That’s the only reasonable conclusion regarding the Humane Society of the United States’ latest smear campaign against agriculture: An attack on pork farmers’ attempts to inoculate pigs against a new disease threat.
Porcine epidemic diarrhea virus (PEDv) is a new virus spreading among farms both large and small. It’s a serious new problem, and there is no vaccine for this disease (it has only been in the U.S. for 10 months). It’s extremely deadly to piglets, and veterinarians and farmers currently have only one option to try to beat this disease: Feed a sample of dead piglets that were infected at birth to mother pigs, which then develop antibodies that they can pass on to their new young. It’s the same principle behind developing a resistance to venom or other diseases.

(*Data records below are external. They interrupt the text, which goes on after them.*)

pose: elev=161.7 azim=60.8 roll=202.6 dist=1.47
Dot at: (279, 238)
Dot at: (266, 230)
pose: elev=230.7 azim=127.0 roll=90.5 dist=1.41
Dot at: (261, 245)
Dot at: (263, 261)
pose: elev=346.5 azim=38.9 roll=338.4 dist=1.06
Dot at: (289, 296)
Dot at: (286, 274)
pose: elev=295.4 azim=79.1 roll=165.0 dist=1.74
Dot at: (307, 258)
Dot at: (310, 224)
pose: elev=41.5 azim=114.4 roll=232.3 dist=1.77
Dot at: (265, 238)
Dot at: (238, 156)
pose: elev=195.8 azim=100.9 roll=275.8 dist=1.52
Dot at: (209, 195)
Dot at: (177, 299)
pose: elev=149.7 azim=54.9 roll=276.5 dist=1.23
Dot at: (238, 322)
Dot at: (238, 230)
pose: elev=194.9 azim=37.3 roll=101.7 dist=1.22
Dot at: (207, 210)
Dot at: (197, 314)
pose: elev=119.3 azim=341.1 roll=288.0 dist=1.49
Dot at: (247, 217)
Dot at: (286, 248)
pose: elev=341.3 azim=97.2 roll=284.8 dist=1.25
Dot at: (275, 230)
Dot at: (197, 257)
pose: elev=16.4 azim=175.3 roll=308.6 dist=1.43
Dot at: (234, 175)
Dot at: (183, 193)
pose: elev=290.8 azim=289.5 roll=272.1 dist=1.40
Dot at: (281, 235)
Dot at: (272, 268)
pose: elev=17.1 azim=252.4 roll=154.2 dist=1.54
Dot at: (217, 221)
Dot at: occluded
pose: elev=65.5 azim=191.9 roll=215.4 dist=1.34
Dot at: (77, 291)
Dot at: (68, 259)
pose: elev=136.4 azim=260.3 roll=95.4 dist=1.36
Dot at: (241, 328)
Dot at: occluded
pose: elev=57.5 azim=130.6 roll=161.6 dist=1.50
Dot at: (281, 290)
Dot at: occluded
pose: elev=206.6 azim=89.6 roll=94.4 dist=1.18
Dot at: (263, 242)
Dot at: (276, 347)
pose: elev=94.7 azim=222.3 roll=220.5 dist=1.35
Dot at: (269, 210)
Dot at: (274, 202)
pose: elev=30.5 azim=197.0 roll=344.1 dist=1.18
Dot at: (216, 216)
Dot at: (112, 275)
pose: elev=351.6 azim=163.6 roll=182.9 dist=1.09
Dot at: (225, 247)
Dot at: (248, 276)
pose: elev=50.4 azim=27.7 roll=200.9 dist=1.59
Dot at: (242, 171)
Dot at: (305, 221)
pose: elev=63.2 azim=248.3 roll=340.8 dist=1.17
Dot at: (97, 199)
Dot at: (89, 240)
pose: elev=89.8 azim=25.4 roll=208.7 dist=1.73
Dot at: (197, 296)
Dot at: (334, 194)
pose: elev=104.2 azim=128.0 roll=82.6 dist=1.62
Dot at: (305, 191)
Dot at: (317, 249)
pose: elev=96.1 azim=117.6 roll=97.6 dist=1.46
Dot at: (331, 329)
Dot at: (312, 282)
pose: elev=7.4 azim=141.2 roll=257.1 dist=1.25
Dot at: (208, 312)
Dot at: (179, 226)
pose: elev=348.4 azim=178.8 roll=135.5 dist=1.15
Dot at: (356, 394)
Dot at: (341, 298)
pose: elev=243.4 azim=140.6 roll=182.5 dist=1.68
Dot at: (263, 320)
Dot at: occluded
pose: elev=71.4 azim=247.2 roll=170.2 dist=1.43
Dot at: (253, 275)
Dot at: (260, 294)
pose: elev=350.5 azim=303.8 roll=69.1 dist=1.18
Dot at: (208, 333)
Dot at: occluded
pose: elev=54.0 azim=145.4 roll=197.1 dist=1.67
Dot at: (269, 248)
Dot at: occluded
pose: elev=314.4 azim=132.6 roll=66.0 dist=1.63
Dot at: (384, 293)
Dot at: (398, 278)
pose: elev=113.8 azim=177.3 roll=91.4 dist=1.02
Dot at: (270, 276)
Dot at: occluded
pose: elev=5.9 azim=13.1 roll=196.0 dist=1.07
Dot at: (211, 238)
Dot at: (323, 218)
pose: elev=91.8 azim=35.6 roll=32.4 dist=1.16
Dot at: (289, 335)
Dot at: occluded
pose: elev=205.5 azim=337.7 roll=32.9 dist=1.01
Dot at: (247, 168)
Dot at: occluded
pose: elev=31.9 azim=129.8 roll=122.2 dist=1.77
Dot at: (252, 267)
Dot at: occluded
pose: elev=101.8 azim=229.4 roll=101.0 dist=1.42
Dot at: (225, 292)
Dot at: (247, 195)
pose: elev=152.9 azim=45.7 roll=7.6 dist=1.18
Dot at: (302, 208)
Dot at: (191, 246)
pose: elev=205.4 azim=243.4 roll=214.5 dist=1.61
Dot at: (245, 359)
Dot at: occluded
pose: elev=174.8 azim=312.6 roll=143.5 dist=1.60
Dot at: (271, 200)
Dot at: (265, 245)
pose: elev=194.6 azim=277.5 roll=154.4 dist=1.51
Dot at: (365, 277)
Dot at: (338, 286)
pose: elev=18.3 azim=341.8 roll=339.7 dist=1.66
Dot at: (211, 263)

This is not pretty, by any means. We wish there was an alternative. But it’s a scientific and veterinarian-approved way of humanely dealing with this threat to animal welfare. And HSUS is sullying it.
Yesterday HSUS released a heavily spliced video of a Kentucky farm, and its CEO Wayne “I Don’t Love Animals” Pacelle flung inflammatory language to smear this process, calling it “cannibalism.” Veterinarians reviewed HSUS’s claims and stand against HSUS. “This process is universally recognized as having real efficacy in reducing the number of pigs that are dying,” stated University of Minnesota veterinarian Dr. John Deen. Further, “the claim that biosecurity is better for animals housed outdoors is just wrong. To say that transmission of disease between farms increases with intensification of production is unsubstantiated.”
“Is it better to save pigs’ lives and improve their welfare or to say this is too ‘icky’ and just let the pigs die?” asked the head of the American Association of Swine Veterinarians. HSUS has answered that question—it would rather unfairly smear agriculture and animal care, rather than support efforts to save piglets’ lives.